We are behind in our A.P. Latin class, which is a typical condition for us. There are certain lines we must cover, certain concepts we must explore, and as it was last Friday, certain grammatical concepts we must review. Yet for all that, we are reading Vergil's Aeneid, an epic poem the depths of which I have not yet discovered, despite having taught it for longer than my students have been alive. It is a magnum opus dealing with love and hate, life and death, dreams inspired and hopes crushed. It is, as with most Roman art, a distinctly human work. Do you think for one minute that with such a work in the hands of thoughtful young people about to launch into the epic of their own lives I would not indulge their thought-provoking questions just stay on the syllabus? Not on your life.
We were at Book I, line 521, in which the hero Aeneas catches sight of a friend whom he believed dead about to speak to a foreign queen. Of this man Vergil writes, "Maximus Ilioneus placido sic pectore coepit." "Ilioneus, the greatest of them all, began to speak thus with a calm heart." Nick, a football and rugby player with a Shakespearean vocabulary and the poetic soul of Shelley, observed that pectore also means "chest," and thus began our discussion of why the word can also mean "heart." Will, a young man also studying for the International Baccalaureate exam in Latin, then asked why Vergil would have referenced the heart as the seat of emotions, since there is evidence the ancients saw the liver as our emotional source. This gave me pause, as I did not at the moment recall that the origin of this notion lay with Galen, who lived more than a century after Vergil. We reflected on the parallel expression Vergil likes to use, ex imo corde, "from the depths of the heart," which uses the word for the actual heart muscle. The conversation flitted from student to student, and then I paused again and uttered a statement that made all heads turn.

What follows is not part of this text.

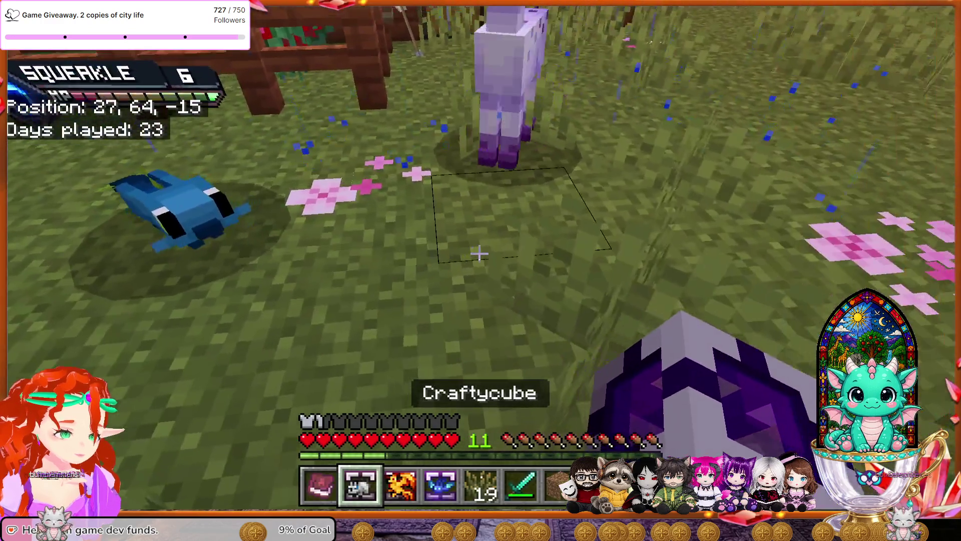
key(4)
right_click(480, 253)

"This is why I do not like tests."
I explained that in our current obsession with using methodology from the natural sciences to assess the value of what takes place in this most human of enterprises, education, our tools are incapable of capturing the truth. What test could I give that would accurately take stock of the scintillating discussion that had taken place over the previous fifteen minutes? We could count the number of students who actually spoke during that time, but if we did that, then the conclusion would be that the exercise was a disastrous failure, for fewer than fifty percent had spoken. Jess, a thoughtful young lady, observed, "Yes, but everyone was thinking." Of that, I have no doubt, but I do doubt that any of the Olympian powers-that-be in education would accept sparkles in teenage eyes or pensive expressions as data.

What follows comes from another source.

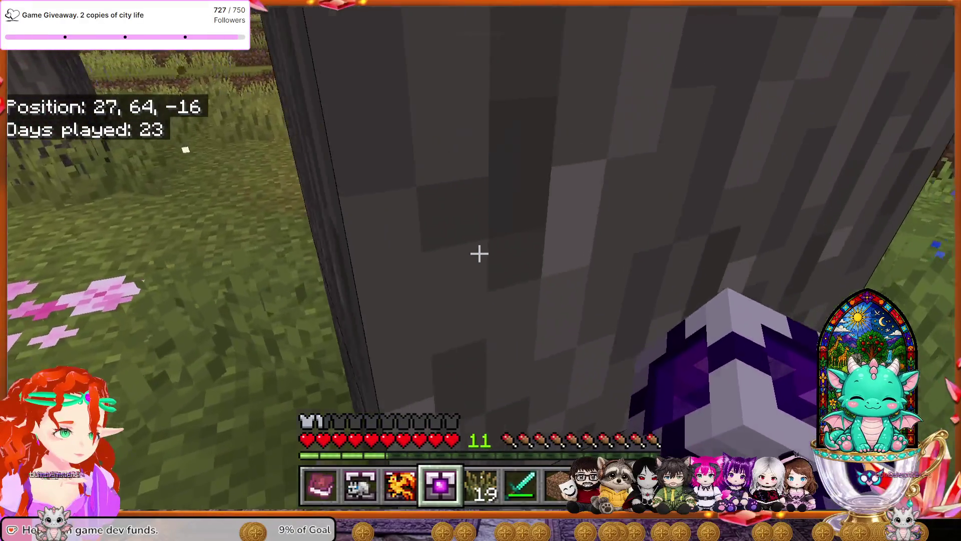
Fight with Twilit and recall the blue creature into a capture cube.
key(w)
key(w)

Yong Zhao, internationally renowned scholar, author, and speaker on education, posted recently about our suicidal obsession with attaining educational excellence through authoritarian means. He is right, but since education is a human endeavor, conducted by people with people about the discoveries and creations of people, it must be about life, and I cannot go down the path of death, even if it were to lead to 5s for everyone on the A.P. exam. My student Jess said it best at the end of the period. As the bell rang to dismiss our class, the next to last of the day, which was a Friday and a day when many expect schools to get little of value accomplished, she stayed to say thank you. She thanked me for allowing our class to get off track and to discuss matters that truly matter.